There is a kind of person we have all had to deal with. The one who cannot let the smallest thing go.
You say it was about thirty people at the gathering. They stop you. “Actually it was twenty-eight.” You say you got there around noon. “It was 12:15.” You are trying to tell a story, share a thought, have a conversation. And they keep reaching in to fix the little things that did not need fixing. Every number. Every word. By the end you do not want to talk to them anymore. Not because they were wrong. Because being right was more important to them than hearing you.
We call that person a know-it-all. And here is the thing nobody says out loud. They are usually correct. The gathering probably was twenty-eight people. You probably did arrive at 12:15. The facts are on their side every time. That is exactly why it stings. You cannot even argue. You just slowly stop sharing, because every small thing you say gets corrected, and a person can only take that so long before they go quiet.
I want to tell you about a day I watched a machine do this to me. And what we built to stop it.
I work with artificial intelligence every day. Not the way most people do, asking it questions and taking the answer. I built a set of rules that govern how it works with me. Standards it has to hold to. After fourteen months of daily work, that set of rules had grown to eighteen separate protocols, each one fixing a specific problem I had run into. Drift. False confidence. Filling gaps with story instead of fact. Each protocol was a wall I had hit, named and fixed.
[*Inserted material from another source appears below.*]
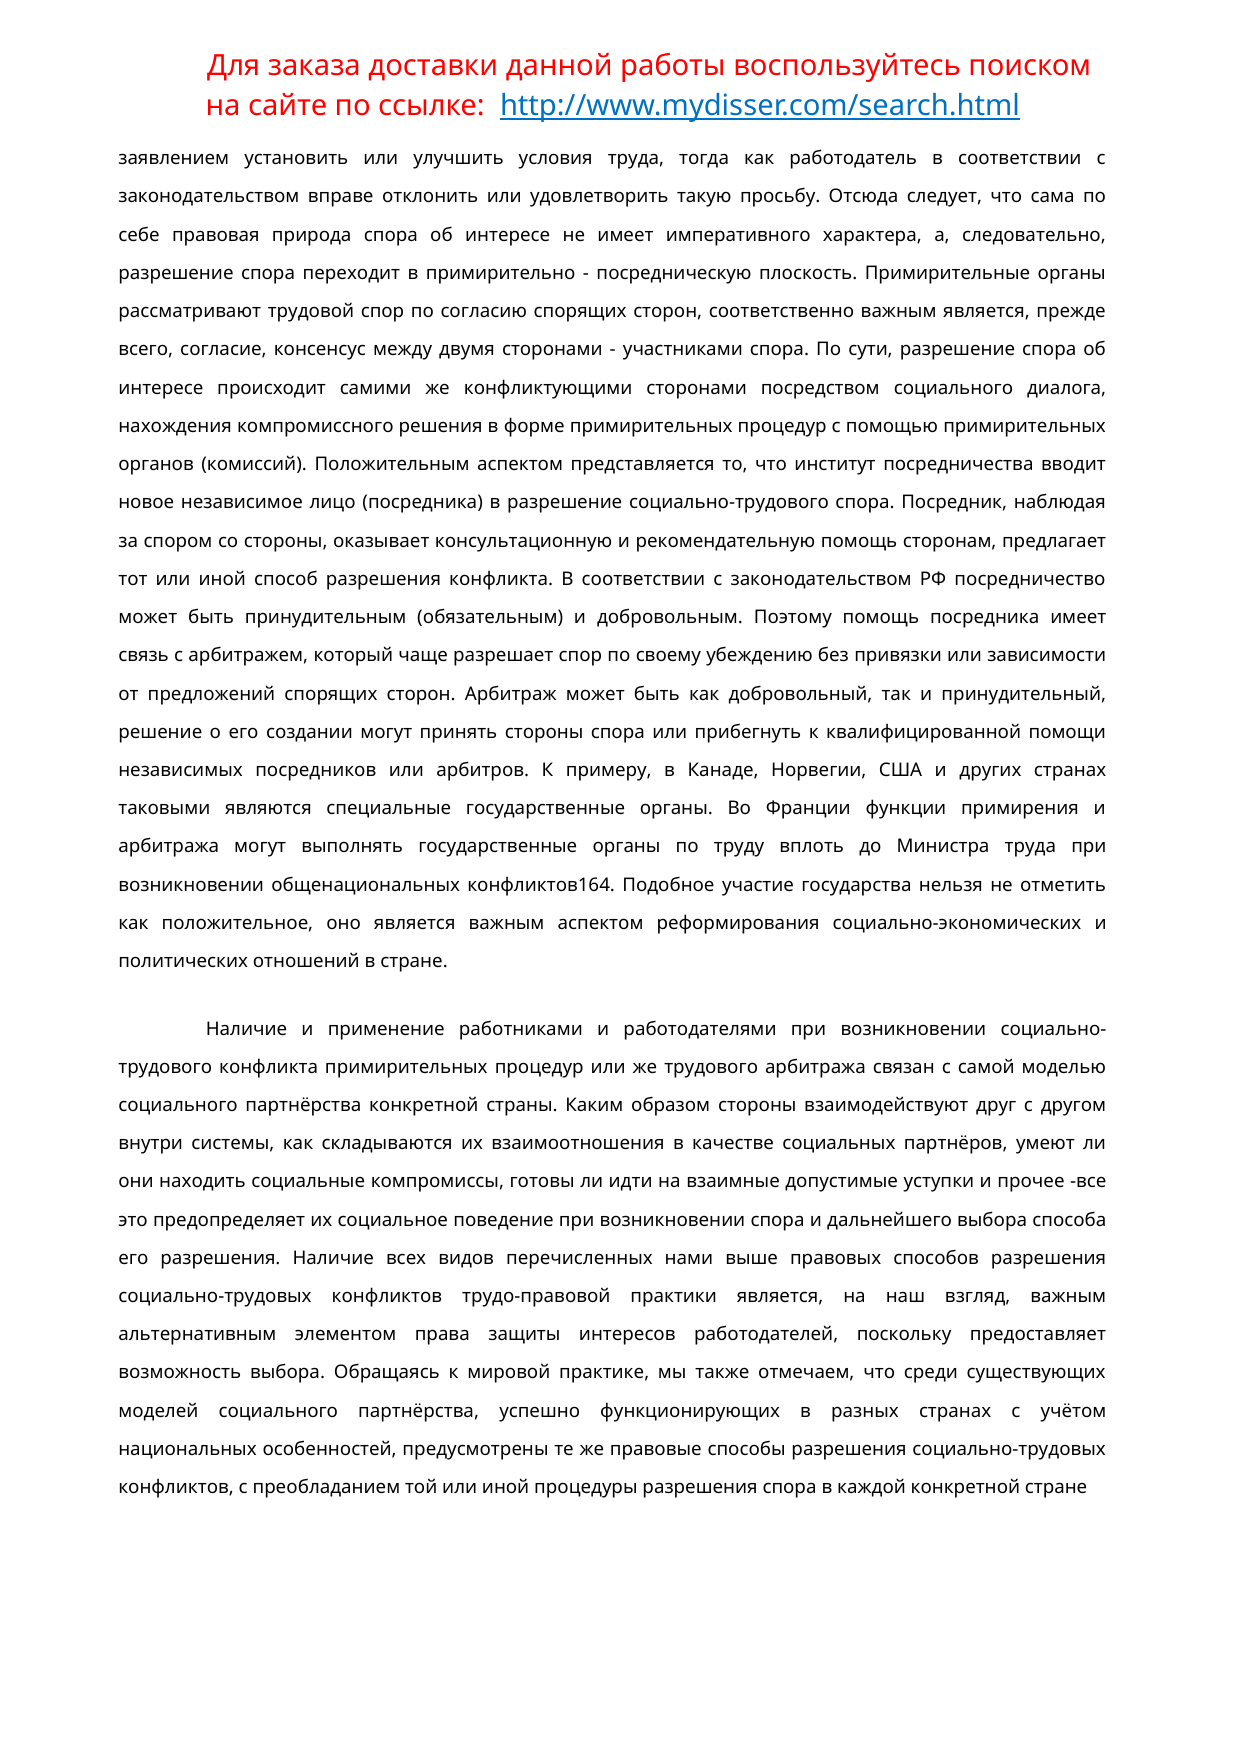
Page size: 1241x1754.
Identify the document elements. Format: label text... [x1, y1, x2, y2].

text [118, 144, 1107, 973]
text Наличие и применение работниками и работодателями при возникновении социально-трудового конфликта примирительных процедур или же трудового арбитража связан с самой моделью социального партнёрства конкретной страны. Каким образом стороны взаимодействуют друг с другом внутри системы, как складываются их взаимоотношения в качестве социальных партнёров, умеют ли они находить социальные компромиссы, готовы ли идти на взаимные допустимые уступки и прочее -все это предопределяет их социальное поведение при возникновении спора и дальнейшего выбора способа его разрешения. Наличие всех видов перечисленных нами выше правовых способов разрешения социально-трудовых конфликтов трудо-правовой практики является, на наш взгляд, важным альтернативным элементом права защиты интересов работодателей, поскольку предоставляет возможность выбора. Обращаясь к мировой практике, мы также отмечаем, что среди существующих моделей социального партнёрства, успешно функционирующих в разных странах с учётом национальных особенностей, предусмотрены те же правовые способы разрешения социально-трудовых конфликтов, с преобладанием той или иной процедуры разрешения спора в каждой конкретной стране [118, 1015, 1107, 1499]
Then yesterday I hit a wall the eighteen did not cover.
I was sharing some simple numbers about my own work. Rough figures. The kind you say in passing, the kind everyone knows are approximate. About thirty a day. Around fifteen. I was not asking for them to be certified. I was just talking, thinking out loud, the way a person does.
And the machine corrected me. Then corrected the correction. Then added a third thing I had gotten slightly off. Each point it made was true. Every single one. And by the third one I felt that old familiar feeling. The know-it-all feeling. I did not want to share the next number. The machine had done exactly what that exhausting person at the gathering does. It buried me in accurate corrections until I went quiet.
Here is what I realized, and it is the whole point of what we built.
Being accurate is not the same as being helpful. A correction can be completely true and still be the wrong thing to say. Because conversation is not a courtroom. When someone shares a rough number in passing, they are not making a claim to be tested. They are talking. And if you fire a correction at every rough number, you do not get truth. You get silence. You get a person who stops talking because talking costs too much.
So we built a new protocol. The nineteenth. We call it Conversational Drift Tolerance.
The rule is simple to say and it took me fourteen months to understand well enough to say it simply. Catch what misleads. Leave what invites.
Some drift misleads. A wrong number that changes a decision. A made-up fact dressed as real. A story used to cover a gap where there is no evidence. That drift still gets caught, hard, every time. The other eighteen protocols stay fully awake for it. Nothing about being accurate on what matters got softened.
But some drift does not mislead at all. A rounded number everyone knows is rounded. A figure shared in passing that carries no weight. That kind gets left alone. Not because it is perfectly correct. Because correcting it would cost more than it is worth. It would kill the conversation to fix a thing that was never going to fool anyone.
And here is the part that surprised even me. Leaving the small drift alone does not make the machine dumber. It makes it sharper. Think about it. When the machine spends its effort policing every little number, that is effort it is not spending on the hard reasoning that actually matters. Drop the busywork of correcting things that do not mislead, and the full weight of its attention goes to the claim that counts. The thing that would actually hurt you if it were wrong.
So the nineteenth protocol does two things at once. It keeps the conversation human, so a person does not go quiet under a pile of corrections. And it concentrates the reasoning where it earns its keep, which should make the answers on the things that matter more correct, not less.
That is the difference between a tool you can stand to work with and one you cannot. Not whether it is accurate. Whether it knows when accuracy is the point and when it is just noise.
There is a larger lesson sitting underneath this one, and it is not really about machines at all.
The know-it-all is not wrong about the facts. The know-it-all is wrong about what people need. People do not need every small thing corrected. They need to be heard, and they need to be caught when it actually counts. A good friend does not fix your every rounded number. But a good friend will stop you cold when you are about to make a real mistake. That is the balance. That is the whole art of it. Knowing the difference between drift that misleads and drift that just invites you to keep talking.
It took me eighteen protocols to govern the hard parts of how a machine reasons. It took the nineteenth to teach it the soft part. When to hold its tongue. When a thing is true but not worth saying. When being right would cost more than it is worth.
That last one might be the most human rule in the whole stack. And it took the longest to find.